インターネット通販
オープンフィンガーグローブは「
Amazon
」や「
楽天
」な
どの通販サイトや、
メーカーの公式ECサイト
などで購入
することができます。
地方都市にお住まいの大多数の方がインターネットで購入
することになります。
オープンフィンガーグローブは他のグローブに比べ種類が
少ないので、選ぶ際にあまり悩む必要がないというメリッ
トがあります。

EXERCISE DIRECTIONS: Using the listing above, print every entry exactly.

COMPLETED EXERCISE:
インターネット通販
オープンフィンガーグローブは「
Amazon
」や「
楽天
」な
どの通販サイトや、
メーカーの公式ECサイト
などで購入
することができます。
地方都市にお住まいの大多数の方がインターネットで購入
することになります。
オープンフィンガーグローブは他のグローブに比べ種類が
少ないので、選ぶ際にあまり悩む必要がないというメリッ
トがあります。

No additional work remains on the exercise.